+++ ENTRIES PROVIDED

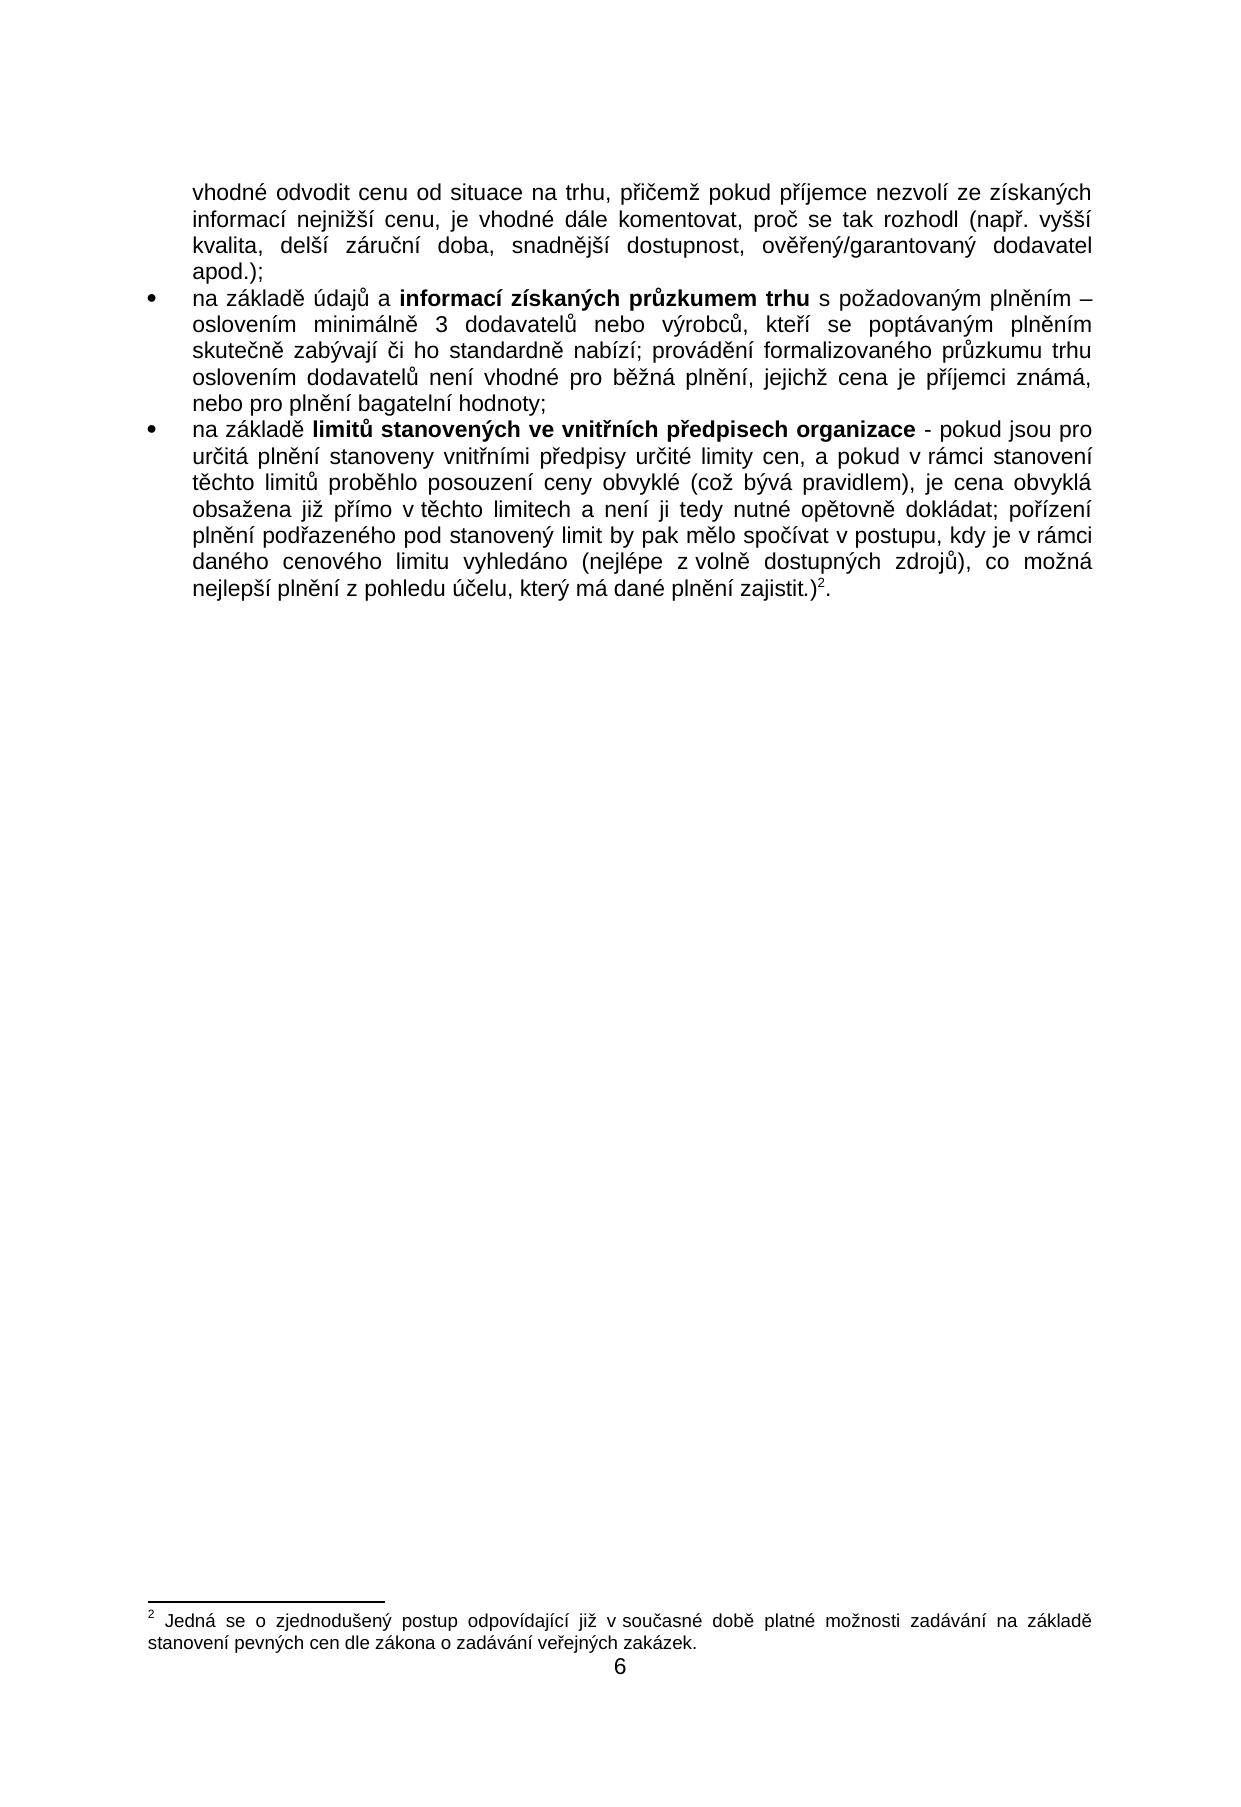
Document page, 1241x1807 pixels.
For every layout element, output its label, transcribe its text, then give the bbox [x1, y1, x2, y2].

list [148, 179, 1092, 285]
list na základě limitů stanovených ve vnitřních předpisech organizace - pokud jsou pro určitá plnění stanoveny vnitřními předpisy určité limity cen, a pokud v rámci stanovení těchto limitů proběhlo posouzení ceny obvyklé (což bývá pravidlem), je cena obvyklá obsažena již přímo v těchto limitech a není ji tedy nutné opětovně dokládat; pořízení plnění podřazeného pod stanovený limit by pak mělo spočívat v postupu, kdy je v rámci daného cenového limitu vyhledáno (nejlépe z volně dostupných zdrojů), co možná nejlepší plnění z pohledu účelu, který má dané plnění zajistit.). [148, 416, 1092, 601]
list na základě údajů a informací získaných průzkumem trhu s požadovaným plněním – oslovením minimálně 3 dodavatelů nebo výrobců, kteří se poptávaným plněním skutečně zabývají či ho standardně nabízí; provádění formalizovaného průzkumu trhu oslovením dodavatelů není vhodné pro běžná plnění, jejichž cena je příjemci známá, nebo pro plnění bagatelní hodnoty; [148, 285, 1092, 416]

++++++

§ WORK TO BE COMPLETED: The lines above must be transcribed exactly, with every picture left out.

§ WRITTEN ANSWER:
Document page, 1241x1807 pixels.
For every layout element, output its label, transcribe its text, then give the bbox [x1, y1, x2, y2].

list [148, 179, 1092, 285]
list na základě limitů stanovených ve vnitřních předpisech organizace - pokud jsou pro určitá plnění stanoveny vnitřními předpisy určité limity cen, a pokud v rámci stanovení těchto limitů proběhlo posouzení ceny obvyklé (což bývá pravidlem), je cena obvyklá obsažena již přímo v těchto limitech a není ji tedy nutné opětovně dokládat; pořízení plnění podřazeného pod stanovený limit by pak mělo spočívat v postupu, kdy je v rámci daného cenového limitu vyhledáno (nejlépe z volně dostupných zdrojů), co možná nejlepší plnění z pohledu účelu, který má dané plnění zajistit.). [148, 416, 1092, 601]
list na základě údajů a informací získaných průzkumem trhu s požadovaným plněním – oslovením minimálně 3 dodavatelů nebo výrobců, kteří se poptávaným plněním skutečně zabývají či ho standardně nabízí; provádění formalizovaného průzkumu trhu oslovením dodavatelů není vhodné pro běžná plnění, jejichž cena je příjemci známá, nebo pro plnění bagatelní hodnoty; [148, 285, 1092, 416]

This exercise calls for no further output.